When Lynn University couldn’t find a suitable gradebook and attendance-tracking application to fit its tablet-first campus, the institution decided to build one itself.
Lynn is now two years removed from hosting the third presidential debate between President Obama and former Massachusetts Governor Mitt Romney, an event that prompted a major renovation of the university’s networking infrastructure. Since then, Lynn has gradually replaced textbooks with iPad minis, using content produced by its own faculty members hosted on Apple’s course management platform, iTunes U.
The move to a tablet-centric model has not been without its growing pains. This winter, Lynn announced it would drop its learning management system, Blackboard Learn, and replace it with iTunes U -- even though that platform doesn’t offer a way to track attendance or grades.
Apple remains an enigma to schools and universities that want to go all-in with its products. If the company wanted a larger slice of the education market, the hard work is already done. Its smartphones, computers and tablets are a staple in virtually every lecture hall, and the devices are supported by the largest mobile app ecosystem. Yet as Google inches toward what could become a viable learning management system, Apple appears firmly uninterested in that segment of the ed-tech software market.
While faculty members and students would like to see more customization options in their learning management systems, Apple’s software is defined by the company’s “walled garden” approach -- Apple determines how its software should be used, and users sign on to those restrictions.
Lynn therefore had to look to other providers. The university considered a number of replacements to plug the hole in its suite of administrative software. It looked at software from Jenzabar, which provides the university’s student information system; Canvas, Instructure’s learning management system; even apps in the K-12 space, such as Edmodo.
“We really didn’t find any enterprise-ready solution that would work the way we envisioned it working for us,” said Chris Boniforti, Lynn’s chief information officer. “We decided late in the spring that we ought to just go and try to build this ourselves.”
A Lynn spokeswoman said the homegrown app will save the university $15,000 a year on licensing costs. A new system would have cost twice what the university paid to develop the app, she added.
The beta product, created in partnership with the local web development firm Vconnex, shows the university picked the bare essentials over bolt-on software. The HTML5 web application was designed for iPad minis, but can be accessed on any device with an internet connection. It speaks to the university’s databases, meaning it automatically populates classes with rosters pulled from the student information system, and registers grades and attendance once faculty members input the information -- in other words, no need to enter grades into the learning management system and the student information system.
It is, simply put, an attendance and gradebook application. It doesn’t even have its own name. (University president Kevin M. Ross has suggested “Merlin” -- or perhaps “MerLynn” -- a complement to the institution’s nickname, the Fighting Knights. The name has yet to catch on.)
“Frankly, if it’s a grading and attendance app, then it’s doing really well,” said Joseph Ingles, assistant professor of business management. Ingles is one of eight faculty members piloting the app this fall.

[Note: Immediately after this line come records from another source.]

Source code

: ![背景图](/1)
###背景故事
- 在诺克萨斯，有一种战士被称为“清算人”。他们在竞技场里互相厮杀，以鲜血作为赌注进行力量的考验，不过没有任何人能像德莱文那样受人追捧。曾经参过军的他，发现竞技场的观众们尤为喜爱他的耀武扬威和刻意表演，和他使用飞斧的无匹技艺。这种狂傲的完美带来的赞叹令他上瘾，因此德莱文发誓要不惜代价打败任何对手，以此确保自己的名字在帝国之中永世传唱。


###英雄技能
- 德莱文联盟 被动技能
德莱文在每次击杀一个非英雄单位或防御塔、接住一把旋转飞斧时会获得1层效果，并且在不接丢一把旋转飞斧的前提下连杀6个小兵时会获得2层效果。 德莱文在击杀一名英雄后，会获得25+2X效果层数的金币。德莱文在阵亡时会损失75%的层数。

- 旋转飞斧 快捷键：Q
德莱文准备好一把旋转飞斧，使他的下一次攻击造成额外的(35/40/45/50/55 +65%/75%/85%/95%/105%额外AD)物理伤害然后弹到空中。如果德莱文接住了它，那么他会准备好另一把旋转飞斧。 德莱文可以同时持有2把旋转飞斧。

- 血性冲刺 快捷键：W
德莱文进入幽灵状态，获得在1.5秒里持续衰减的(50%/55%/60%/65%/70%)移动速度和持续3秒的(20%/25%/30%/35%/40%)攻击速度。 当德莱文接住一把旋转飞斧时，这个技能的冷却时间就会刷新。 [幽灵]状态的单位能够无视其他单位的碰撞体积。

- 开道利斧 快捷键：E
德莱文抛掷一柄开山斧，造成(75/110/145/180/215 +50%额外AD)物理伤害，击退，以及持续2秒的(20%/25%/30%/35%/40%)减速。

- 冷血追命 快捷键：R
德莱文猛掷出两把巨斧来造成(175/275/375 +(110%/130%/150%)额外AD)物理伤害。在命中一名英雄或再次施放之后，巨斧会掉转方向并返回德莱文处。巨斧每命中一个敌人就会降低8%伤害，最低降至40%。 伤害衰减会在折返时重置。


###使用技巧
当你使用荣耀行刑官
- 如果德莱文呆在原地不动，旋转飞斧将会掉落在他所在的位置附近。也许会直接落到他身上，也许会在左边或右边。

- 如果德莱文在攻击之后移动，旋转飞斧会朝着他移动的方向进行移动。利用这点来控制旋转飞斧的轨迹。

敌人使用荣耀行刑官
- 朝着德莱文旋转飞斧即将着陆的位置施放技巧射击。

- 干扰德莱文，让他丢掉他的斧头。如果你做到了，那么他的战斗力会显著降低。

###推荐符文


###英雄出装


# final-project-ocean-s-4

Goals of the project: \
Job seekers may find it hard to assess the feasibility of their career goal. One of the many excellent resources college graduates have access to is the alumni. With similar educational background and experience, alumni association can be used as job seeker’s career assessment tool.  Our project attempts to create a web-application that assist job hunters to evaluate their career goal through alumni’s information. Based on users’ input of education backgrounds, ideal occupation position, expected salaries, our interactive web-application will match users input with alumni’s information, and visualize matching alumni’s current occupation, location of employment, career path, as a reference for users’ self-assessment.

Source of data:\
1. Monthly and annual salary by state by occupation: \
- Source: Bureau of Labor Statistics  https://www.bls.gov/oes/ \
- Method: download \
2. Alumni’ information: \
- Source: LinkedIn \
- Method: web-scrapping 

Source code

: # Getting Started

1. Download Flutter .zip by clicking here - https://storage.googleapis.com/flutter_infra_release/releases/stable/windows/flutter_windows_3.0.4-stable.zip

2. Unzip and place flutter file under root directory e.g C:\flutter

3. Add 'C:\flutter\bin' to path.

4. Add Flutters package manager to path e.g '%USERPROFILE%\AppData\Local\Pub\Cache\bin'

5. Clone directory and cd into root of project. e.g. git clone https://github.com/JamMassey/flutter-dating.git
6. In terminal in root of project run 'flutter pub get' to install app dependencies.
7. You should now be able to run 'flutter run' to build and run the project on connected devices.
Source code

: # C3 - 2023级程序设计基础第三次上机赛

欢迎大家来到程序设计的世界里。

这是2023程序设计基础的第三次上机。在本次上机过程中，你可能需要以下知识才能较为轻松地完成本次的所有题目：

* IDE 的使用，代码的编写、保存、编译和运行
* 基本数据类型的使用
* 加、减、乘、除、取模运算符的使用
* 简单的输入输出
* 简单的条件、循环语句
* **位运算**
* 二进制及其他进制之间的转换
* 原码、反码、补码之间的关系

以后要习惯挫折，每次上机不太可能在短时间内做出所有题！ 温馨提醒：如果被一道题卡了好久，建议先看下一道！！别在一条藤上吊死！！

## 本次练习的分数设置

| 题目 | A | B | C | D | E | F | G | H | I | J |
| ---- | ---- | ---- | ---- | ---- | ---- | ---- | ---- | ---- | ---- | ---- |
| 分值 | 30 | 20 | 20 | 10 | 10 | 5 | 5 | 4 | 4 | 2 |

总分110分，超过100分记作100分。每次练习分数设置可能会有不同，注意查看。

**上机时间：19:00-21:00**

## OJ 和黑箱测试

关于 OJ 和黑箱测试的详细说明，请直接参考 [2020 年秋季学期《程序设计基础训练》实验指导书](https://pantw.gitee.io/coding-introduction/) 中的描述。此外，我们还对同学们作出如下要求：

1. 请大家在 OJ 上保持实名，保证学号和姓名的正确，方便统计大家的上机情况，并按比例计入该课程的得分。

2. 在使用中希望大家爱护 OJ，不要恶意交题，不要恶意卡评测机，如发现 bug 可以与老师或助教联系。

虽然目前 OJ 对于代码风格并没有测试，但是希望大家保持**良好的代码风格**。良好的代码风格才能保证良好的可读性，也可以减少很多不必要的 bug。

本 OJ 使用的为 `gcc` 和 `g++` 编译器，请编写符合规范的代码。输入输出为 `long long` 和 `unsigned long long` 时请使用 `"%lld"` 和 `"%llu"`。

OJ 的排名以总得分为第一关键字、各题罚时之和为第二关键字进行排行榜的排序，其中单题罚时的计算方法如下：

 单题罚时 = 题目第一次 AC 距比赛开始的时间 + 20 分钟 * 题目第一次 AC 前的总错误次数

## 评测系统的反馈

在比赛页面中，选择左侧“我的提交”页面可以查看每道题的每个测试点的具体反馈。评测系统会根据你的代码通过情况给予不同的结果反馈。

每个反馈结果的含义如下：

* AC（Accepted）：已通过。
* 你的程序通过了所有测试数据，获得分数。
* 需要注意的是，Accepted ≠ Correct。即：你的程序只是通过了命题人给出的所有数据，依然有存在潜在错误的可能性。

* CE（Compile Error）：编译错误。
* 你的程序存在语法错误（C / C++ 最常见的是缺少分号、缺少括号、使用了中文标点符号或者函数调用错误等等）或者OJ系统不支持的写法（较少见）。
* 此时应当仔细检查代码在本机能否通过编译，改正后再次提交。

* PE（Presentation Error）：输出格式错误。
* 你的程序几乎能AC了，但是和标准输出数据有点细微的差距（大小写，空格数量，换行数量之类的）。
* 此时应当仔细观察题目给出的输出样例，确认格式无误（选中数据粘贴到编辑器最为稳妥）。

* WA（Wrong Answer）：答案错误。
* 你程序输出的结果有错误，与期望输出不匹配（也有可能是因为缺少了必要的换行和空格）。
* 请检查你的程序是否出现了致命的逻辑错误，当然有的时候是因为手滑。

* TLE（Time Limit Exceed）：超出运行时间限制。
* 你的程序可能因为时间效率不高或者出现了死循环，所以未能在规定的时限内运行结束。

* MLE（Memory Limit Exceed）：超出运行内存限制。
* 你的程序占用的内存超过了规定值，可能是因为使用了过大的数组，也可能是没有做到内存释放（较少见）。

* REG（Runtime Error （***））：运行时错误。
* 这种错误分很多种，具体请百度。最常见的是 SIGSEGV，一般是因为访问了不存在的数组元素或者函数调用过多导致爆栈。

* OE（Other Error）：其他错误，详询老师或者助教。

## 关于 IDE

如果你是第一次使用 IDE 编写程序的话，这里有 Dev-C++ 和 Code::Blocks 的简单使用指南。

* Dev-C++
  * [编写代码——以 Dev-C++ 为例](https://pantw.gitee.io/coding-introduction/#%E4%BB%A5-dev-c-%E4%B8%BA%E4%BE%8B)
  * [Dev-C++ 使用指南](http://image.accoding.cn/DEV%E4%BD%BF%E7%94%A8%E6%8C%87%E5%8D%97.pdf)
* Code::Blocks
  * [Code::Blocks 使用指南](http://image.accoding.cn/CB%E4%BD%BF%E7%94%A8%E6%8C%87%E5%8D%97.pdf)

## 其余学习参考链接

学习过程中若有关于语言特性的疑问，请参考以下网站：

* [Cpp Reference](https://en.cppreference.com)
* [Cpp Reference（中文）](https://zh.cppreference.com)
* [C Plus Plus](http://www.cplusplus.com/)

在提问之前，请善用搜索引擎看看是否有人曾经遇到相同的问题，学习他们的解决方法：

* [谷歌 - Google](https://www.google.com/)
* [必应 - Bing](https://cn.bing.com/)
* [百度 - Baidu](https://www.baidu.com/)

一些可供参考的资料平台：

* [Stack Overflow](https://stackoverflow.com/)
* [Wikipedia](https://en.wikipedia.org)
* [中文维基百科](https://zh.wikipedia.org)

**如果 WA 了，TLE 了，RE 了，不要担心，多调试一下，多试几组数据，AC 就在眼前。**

On a typical day of class, Ingles said he has the app open on his tablet as students file into the room. He marks the students as present, absent or excused with a few taps. Since the app is also tied to Lynn’s card access system, faculty members can see pictures of students in their classes (or at least what they looked like as freshmen). At the end of the day, Ingles said he double-checks how he marked students in case some walked in late or were excused.
Boniforti said Lynn and Vconnex wanted to copy Apple’s flat design language, but the app still gains a splash of color from a feature that resembles an early warning system. As faculty members log grades and absences, the information turns red, yellow or green depending on students’ performance. After a student misses three classes in a row, the app sends a notification to the student, the instructor and an adviser.
“I know for a fact that if I had a kid who’s going from yellow to red, that’s a kid who’s in a little bit of trouble,” Ingles said. “From a teacher’s standpoint, one of the things that happens if you have five-six classes with 40 kids in each class [is] it’s really easy to let those things slide through the cracks. This app makes it so you can’t, because you’re looking at the iPad and it’s throwing up a big red flag saying ‘This kid’s falling behind -- pay attention.’ ”
Should the pilot prove successful, Lynn will use the app in all its undergraduate courses next spring. Beyond that, the university may choose to license the app to other institutions.
“I think we’re open to it,” Boniforti said. “There might be opportunities for other institutions that want to have a mobile-first environment.”